On this slow Thursday afternoon, I find myself raising a finger and saying “two things,” to make a little room for myself before the comments flow in.
First thing, the future of higher education. Todd Gitlin, with whom I have been co-teaching these past two years, tells me that Columbia will not even announce plans for the fall semester until July. One plan being floated is to skip the fall semester entirely, push it to the spring, and use next summer for the spring semester. Columbia is rich, of course, and although their six billion dollar new Manhattanville campus has caused a budget freeze for Arts and Sciences, they have lots of money to ride out the disruptions. But a great many of America’s 4,600 college and university campuses are not so fortunate. I have been especially worried about the fate of the historically black colleges and universities, the HBCUs as they are called, some of which might be forced to close if they lose as little as one semester of tuition. Howard and Spelman will be just fine, but I am not at all sure of Bennett, where I spent a volunteer year seven or eight years ago. After the Congress gets done pouring hundreds of billions into the bottomless pockets of the airlines, the cruise ship companies, and Trump’s hotels, I hope they can spare a few score millions for the HBCUs.

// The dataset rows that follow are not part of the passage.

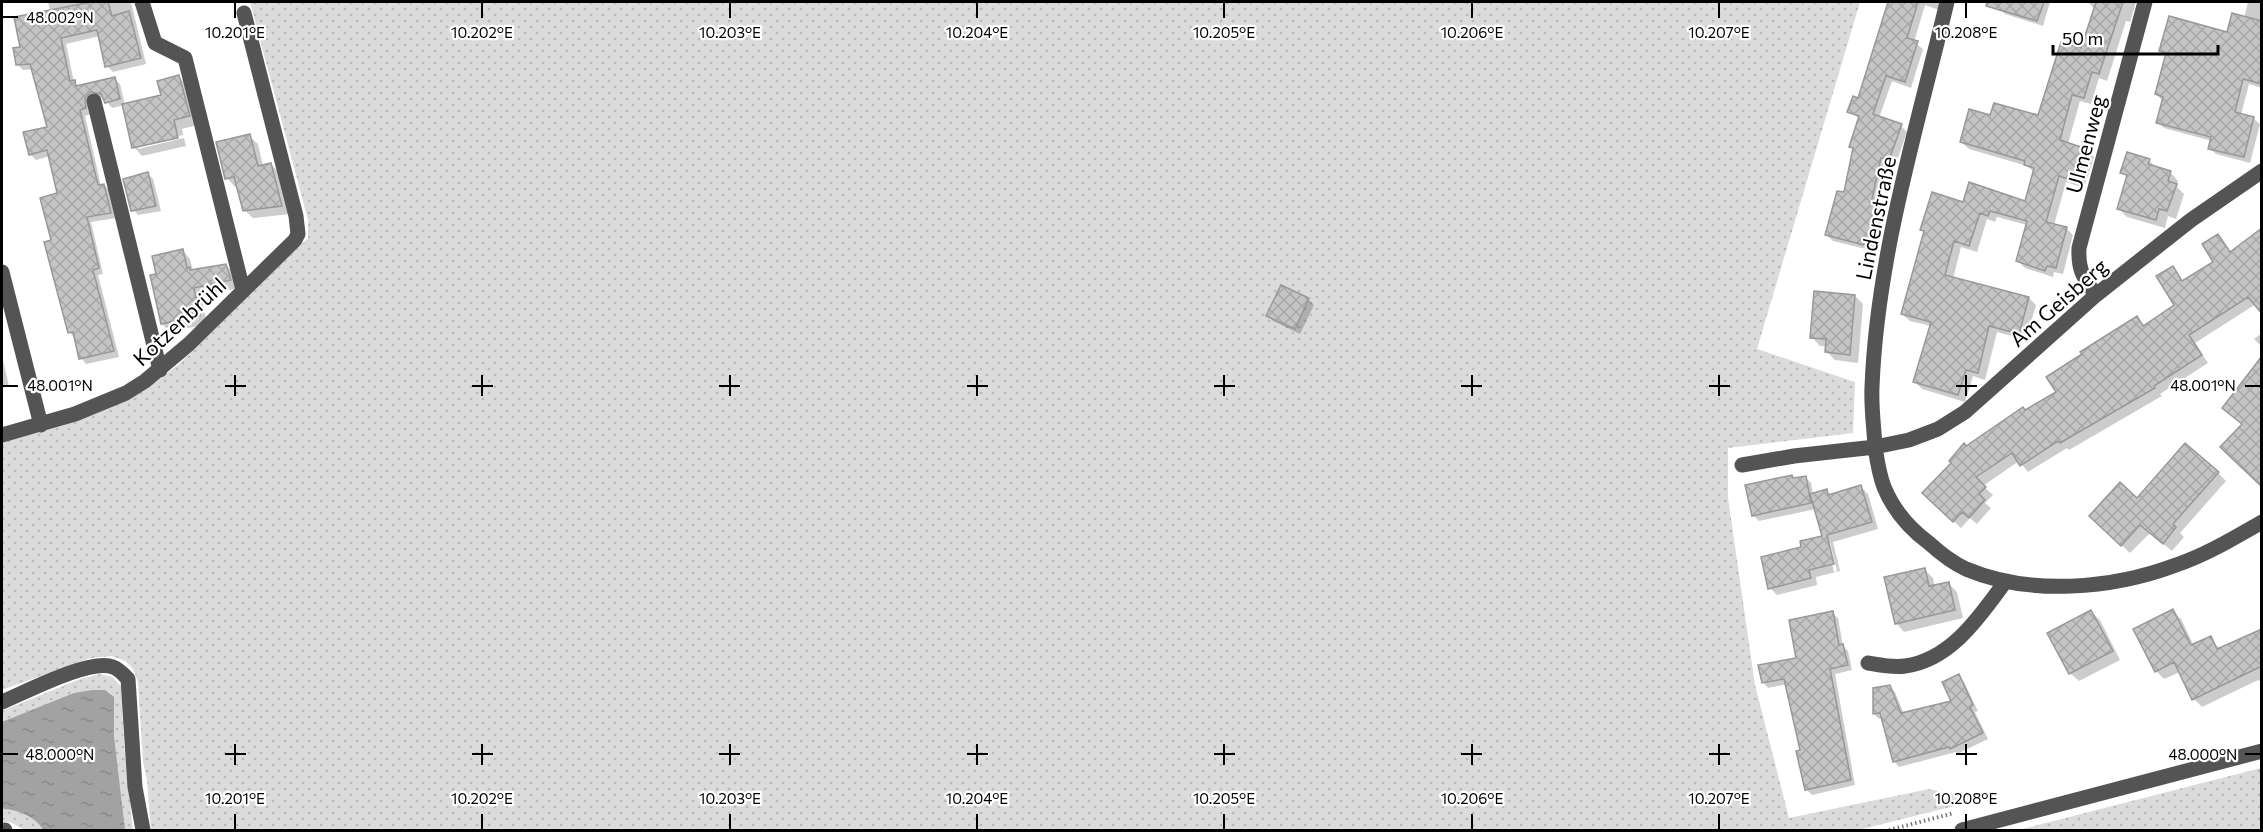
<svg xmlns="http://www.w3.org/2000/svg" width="2263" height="832" viewBox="0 0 2263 832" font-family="Commissioner,sans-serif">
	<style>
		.grass { fill: url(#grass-dots) }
		.water { fill: url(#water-ripples) }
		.shadow { fill: #0003; fill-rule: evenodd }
		.building { fill: url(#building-cross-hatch); stroke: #989898; stroke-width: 1.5 }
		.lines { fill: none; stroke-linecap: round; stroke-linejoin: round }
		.path { stroke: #767676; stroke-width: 4; stroke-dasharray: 1.5 3; stroke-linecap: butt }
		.minor { stroke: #545454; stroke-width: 15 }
		.ticks { fill: none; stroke: #000; stroke-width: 2 }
		.labels { text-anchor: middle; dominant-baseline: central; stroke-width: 4.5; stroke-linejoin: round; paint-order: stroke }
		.street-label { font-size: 21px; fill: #000; stroke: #fff }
		.ticks-label { font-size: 15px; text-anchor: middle; fill: #000; stroke: #fff; stroke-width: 4.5; stroke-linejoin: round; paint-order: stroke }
	</style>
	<defs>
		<pattern id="grass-dots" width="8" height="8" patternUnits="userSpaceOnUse" patternTransform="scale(1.5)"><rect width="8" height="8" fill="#dbdbdb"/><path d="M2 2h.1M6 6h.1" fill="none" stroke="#bababa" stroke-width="1.8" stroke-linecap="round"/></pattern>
		<pattern id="water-ripples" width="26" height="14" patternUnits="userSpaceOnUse" patternTransform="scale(1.5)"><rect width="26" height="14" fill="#a2a2a2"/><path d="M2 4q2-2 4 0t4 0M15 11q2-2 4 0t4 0" fill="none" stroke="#8a8a8a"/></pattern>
		<pattern id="building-cross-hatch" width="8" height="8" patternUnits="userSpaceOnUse" patternTransform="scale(1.5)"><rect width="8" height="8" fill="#c4c4c4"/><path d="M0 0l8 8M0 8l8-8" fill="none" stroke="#a7a7a7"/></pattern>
	</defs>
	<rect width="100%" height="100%" fill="#fff"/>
	<!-- grass -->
	<path class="grass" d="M250,2h1610l-103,347 98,33 -2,51 -125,15v50l27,187 34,133 140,-29 49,11 -119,30h-1708l-4,-50 -4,-18 -5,-80 -5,-13 -8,-8 -13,-5 -22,2 -88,32v-248c64,-15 126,-35 177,-78l129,-126v-18z
		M100,674l12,3 9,9 3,57 9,87h-109l-12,-7 -10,-2v-110l78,-32z
		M2261,768v62h-243z"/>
	<!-- water -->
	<path class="water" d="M92,690h13l9,7v39l11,94h-82c-7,-13 -26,-21 -41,-21v-87l72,-29z"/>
	<!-- shadow -->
	<path class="shadow" d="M48,2h83l15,62 -33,8 -6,-6 -7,-30 -34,8 8,38 5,5 35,-9 6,6 5,21 38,-9 16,-19 8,8 10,40 -15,4 1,6 -45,10v4l46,-11 2,8 -44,10 -8,-9 -10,-42 -12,3 -8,-10 -7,-1 -6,17 -6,2 16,70 3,-1 6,6 6,27 -25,4 12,52 -5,1 21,82 -33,7 -5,-6 -6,-20 -6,-6 -16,-91 6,-46 -9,-39 -14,4 -6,-6 18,-26 -15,-59 -10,1 -6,-6 4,-16 34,-17z
		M1889,2h53l-3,8 -14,-5 -11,37 9,7 -12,39 -19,-7 -13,37 22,8 6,6 -12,34 -8,-3 -9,40 6,6 -10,42 -41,-10 -6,-6 18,-41 10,-43 -5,-5 10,-27 -11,-8 10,-11z
		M2002,2h48l-7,24 -38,-12 -5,-5z
		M2088,2h48l-6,20 -4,-1 -19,60 -8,-3 -8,26 -11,-3 -12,43 18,6 8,7 -10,31 -18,-6 -12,43 12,3 7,7 -10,39 -9,-2 -1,5 -28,-9 -7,-7 9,-36 -30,-8 -2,5 -8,-3 -10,33 -16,-5 -8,32 76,19 7,7 -10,35 -29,-8 -12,48 -12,-4 -8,26 -43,-13 -7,-7 16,-56 -21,-5 -8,-7 23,-81 -3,-4 42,-25 62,-1 8,-31 -7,-6 -58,-17 -8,-7 30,-25h48l43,-67 13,-40z
		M2248,2h14v86l-13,-4 -8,31 12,3 7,6 -10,39 -34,-9 -6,-6 2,-7 -48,-13 -6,-6 5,-21 -7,-7 10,-38 -6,-5 68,-17 16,-16z
		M249,136l9,8 5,22 8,-2 8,9 11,41 -37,4 -9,-8 -6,-24 -3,1 -8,-9z
		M2149,160l8,9 13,3 8,9 -1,6 7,7 -8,25 -8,-3 -3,12 -38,-11 -8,-8 9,-31 -6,-6z
		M148,174l5,5 8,32 -23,4 -5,-6z
		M2218,236l14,17 24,51 -61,39 13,20 -48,31 2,2 -93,54 -2,-2 -39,24 -9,-11 -36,25 10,9 -8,8 6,5 -14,16 -7,-6 -9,10 -37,-35 42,-45 92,-55 79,-75 8,8 32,-20 -5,-38 12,14 31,-20z
		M182,250l8,9 3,12 33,-6 8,9 4,14 -37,8 6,28 -37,8 -8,-8 -4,-49z
		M1855,296l8,8 -5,59 -23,-3 -9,-9 1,-5h-7l-8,-9z
		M1308,299l6,6 -14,29 -27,-13 -5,-5z
		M2262,333v14l-8,-8z
		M2,356l7,30 -7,2z
		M2218,473l8,8 -46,52 4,4 -12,14 -22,-18 -20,20 -39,-37z
		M1792,476l3,4 10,-3 6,6 2,11 13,-4 6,6 29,-9 7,7 10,35 -45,13 7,29 -24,6 1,8 -40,10 -7,-7 33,-40 21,-11 -8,-28 -57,12 -5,-5zM1827,542h3l7,29 -3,1z
		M1925,570l8,8 2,9 14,-3 8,8 6,26 -59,14 -8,-9z
		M2172,611l9,8 13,27 16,-8 10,11 42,-18v52l-4,-3 -56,27 -8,-8 -14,-27 -16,7 -8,-8z
		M2091,612l9,8 20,40 -41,21 -9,-8z
		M1832,613l6,5 5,28 5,5 4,19 -17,4 20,111 -43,10 -6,-6 -5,-38 -14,-67 -19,4 -5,-6 35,-23z
		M1959,676l5,6 14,29 -3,1 13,27 -31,15 -1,-2 -57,15 -5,-6 -11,-43 -4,1 -5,-5 15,-27 6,5 9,22 49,-12z"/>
	<!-- building -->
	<path class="building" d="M91,2h17l4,14 17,-5 12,47 -36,9 -8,-37 -36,8 9,43 5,-1 1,6 39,-9 5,22 -15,4 -4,-9 -10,-2 -6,6 1,10 -6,2 18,75 6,-1 7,29 -24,4 12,51 -6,2 21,81 -35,8 -6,-27 -5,1 -24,-91 7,-2 -11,-42 17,-5 -10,-43 -18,5 -6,-23 24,-5 -17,-63 -14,1 -3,-17 7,-1 -6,-30z
		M1888,2h30l-11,36 11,3 -13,41 -19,-6 -13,38 29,10 -13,36 -8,-2 -9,41 7,2 -11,45 -43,-11 12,-44 7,1 9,-44 -4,-1 10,-31 -12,-4 6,-16 5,2z
		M1987,2h57l-7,19 -51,-15z
		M2096,2h27l-24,72 -7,-2 -8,26 -12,-3 -12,45 27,9 -10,33 -18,-6 -13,46 21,5 -11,41 -9,-2 -2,5 -29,-10 11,-40 -37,-10 -2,5 -8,-3 -11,33 -15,-5 -9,34 84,22 -10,37 -30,-8 -11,47 -12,-3 -8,25 -45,-13 18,-60 -30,-8 23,-83 -4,-1 12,-38 31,10 6,-20 56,19 9,-33 -10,-3 1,-4 -65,-19 9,-33 21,6 4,-12 44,12 23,-73 20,6z
		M2232,13l30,8v63l-19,-5 -8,33 19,5 -10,40 -36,-8 3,-12 -55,-14 7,-26 -8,-3 11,-41 -7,-2 10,-35 58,16z
		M179,75l11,41 -16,4 4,18 -46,10 -10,-44 39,-9 -4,-14z
		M250,134l8,32 13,-3 11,43 -39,5 -9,-34 -9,2 -9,-37z
		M2127,152l23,7 -2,5 23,7 -3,10 9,3 -10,27 -8,-2 -3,11 -39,-11 10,-34 -7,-2z
		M148,172l8,34 -25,5 -8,-32z
		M2262,228v86l-14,-17 -59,38 13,20 -48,31 1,2 -95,55 -2,-2 -38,25 -8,-13 -36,24 10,10 -7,7 6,6 -16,18 -7,-6 -9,10 -31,-29 29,-30 -2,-2 15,-18 2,3 57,-39 2,3 31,-18 -10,-15 36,-23 -2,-2 57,-36 6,10 31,-21 -18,-29 17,-10 9,15 31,-19 -11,-18 16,-10 12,18z
		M183,249l4,19 3,-1v3l36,-6 5,16 -37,8 6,28 -39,8 -11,-49 6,-1 -4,-18z
		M1281,285l28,13 -14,31 -29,-13z
		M1814,291l41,4 -5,60 -25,-3 1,-13 -16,-1z
		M2262,356v131l-42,-40 22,-23 -20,-16z
		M2185,443l34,29 -46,52 3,3 -13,17 -23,-19 -19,21 -32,-30 31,-34 17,16z
		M1792,475l1,3 13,-2 5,27 -59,13 -7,-31z
		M1861,485l11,37 -45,13 7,29 -25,6 2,8 -43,11 -7,-32 40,-10 -1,-6 22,-5 -12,-42 17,-5 1,6z
		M1925,568l4,18 20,-4 6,28 -60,14 -11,-47z
		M2173,609l18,36 20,-9 6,13 45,-20v37l-70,34 -18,-38 -19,10 -22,-43z
		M2091,610l22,41 -44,23 -22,-41z
		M1833,611l6,34 4,-1 5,21 -18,4 21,111 -46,10 -9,-39 4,-1 -16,-71 -22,4 -4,-18 38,-7 -7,-38z
		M1959,674l14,31 -3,2 13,26 -33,16 -1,-2 -56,15 -13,-49 -7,1v-26l17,-3 11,28 50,-12 -9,-19z"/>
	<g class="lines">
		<!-- path -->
		<path class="path" d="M1889,830l65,-17"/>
		<!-- minor -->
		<path class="minor" d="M142,2l13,41 30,15 58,232
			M94,101l66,269
			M2262,171l-71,49 -95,75 -131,117 -27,17 -29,11 -34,7c2,13 4,27 9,40 9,22 26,42 45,56 11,10 24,20 37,26 64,27 146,20 210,-4 30,-10 58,-27 86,-43
			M2,272l39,153
			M2096,295c-13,-18 -18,-25 -17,-47l66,-246
			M2,435l73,-21 51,-21 19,-12 44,-37 106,-104 3,-6 -2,-18 -52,-203
			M1742,465l52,-9 81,-9c-1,-20 -4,-40 -3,-60 5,-131 45,-259 75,-385
			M1868,663c12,2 25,5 37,3 46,-6 75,-50 100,-84
			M2,702c24,-10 88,-44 111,-35 6,2 11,8 15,12l7,108 8,43
			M4,830h1
			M1962,830l300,-79"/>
	</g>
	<!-- ticks -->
	<path class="ticks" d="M235,3v15M482,3v15M730,3v15M977,3v15M1224,3v15M1472,3v15M1719,3v15M1966,3v15M3,17h15M235,375v21M482,375v21M730,375v21M977,375v21M1224,375v21M1472,375v21M1719,375v21M1966,375v21M3,386h15M225,386h21M472,386h21M719,386h21M967,386h21M1214,386h21M1461,386h21M1709,386h21M1956,386h21M2245,386h15M235,744v21M482,744v21M730,744v21M977,744v21M1224,744v21M1472,744v21M1719,744v21M1966,744v21M3,754h15M225,754h21M472,754h21M719,754h21M967,754h21M1214,754h21M1461,754h21M1709,754h21M1956,754h21M2245,754h15M235,814v15M482,814v15M730,814v15M977,814v15M1224,814v15M1472,814v15M1719,814v15M1966,814v15"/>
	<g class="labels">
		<!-- street labels -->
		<g class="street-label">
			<text transform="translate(2085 144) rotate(-75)">Ulmenweg</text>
			<text transform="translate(1875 218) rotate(-78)">Lindenstraße</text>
			<text transform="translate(2058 302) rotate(-41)">Am Geisberg</text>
			<text transform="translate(179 321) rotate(-43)">Kotzenbrühl</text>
		</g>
	</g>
	<g class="ticks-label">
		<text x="60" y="23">48.002°N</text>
		<text x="235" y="38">10.201°E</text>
		<text x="482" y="38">10.202°E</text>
		<text x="730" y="38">10.203°E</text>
		<text x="977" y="38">10.204°E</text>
		<text x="1224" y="38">10.205°E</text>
		<text x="1472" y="38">10.206°E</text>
		<text x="1719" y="38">10.207°E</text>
		<text x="1966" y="38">10.208°E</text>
		<text x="60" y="391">48.001°N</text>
		<text x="2203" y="391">48.001°N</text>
		<text x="60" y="760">48.000°N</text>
		<text x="2203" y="760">48.000°N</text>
		<text x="235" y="804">10.201°E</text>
		<text x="482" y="804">10.202°E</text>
		<text x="730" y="804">10.203°E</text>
		<text x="977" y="804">10.204°E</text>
		<text x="1224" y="804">10.205°E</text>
		<text x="1472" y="804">10.206°E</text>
		<text x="1719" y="804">10.207°E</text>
		<text x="1966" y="804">10.208°E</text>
	</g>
	<!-- border -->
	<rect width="2263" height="832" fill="none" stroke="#000000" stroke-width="6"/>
	<!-- scale -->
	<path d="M2053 45v9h165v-9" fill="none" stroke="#000000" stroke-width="3"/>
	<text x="2062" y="45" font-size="18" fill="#000000" stroke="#ffffff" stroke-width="4.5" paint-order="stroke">50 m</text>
</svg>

Second thing, a word of praise for some genuine political leadership. Governor Andrew Cuomo announced today a program, starting next Wednesday, of daily sanitizing of the Greater New York City area’s subways and commuter rail system. This will be done between one and five a.m., during which the subways and commuter trains will be closed. Since many of the First Responders travel to or from work at that time, a system of free busses, limos, and ubers will be available to transport them. Mayor Bill de Blasio, who appeared with Cuomo by zoom at today’s press briefing, observed that this would mean rousting the homeless men and women who ride the subways all night long to get indoors. The city, he said, would us this opportunity to work with the homeless, to counsel them, to get them into city shelters, and perhaps in this way more effectively to address their needs. I almost teared up as I listened to him. It warmed by heart to see this sort of caring, thoughtful using of a terrible crisis in a generous fashion.
My old Afro-Am Department Chair [and later Bennett College President] Esther Terry would describe this in her down home North Carolina way as “making chicken salad out of chicken shit.” It gave me a moment of hope for this often disappointing country.